*** DATASET SECTION Section Begins ***

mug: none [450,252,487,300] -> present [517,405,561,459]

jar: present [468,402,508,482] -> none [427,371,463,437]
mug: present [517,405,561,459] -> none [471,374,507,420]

*** DATASET SECTION Section Ends ***

EXERCISE PROMPT
Retype word for word the lines running from the line containing "jar: present [468,402,508,482]" to the end of the listing, and only those.

SOLUTION TO THIS EXERCISE
jar: present [468,402,508,482] -> none [427,371,463,437]
mug: present [517,405,561,459] -> none [471,374,507,420]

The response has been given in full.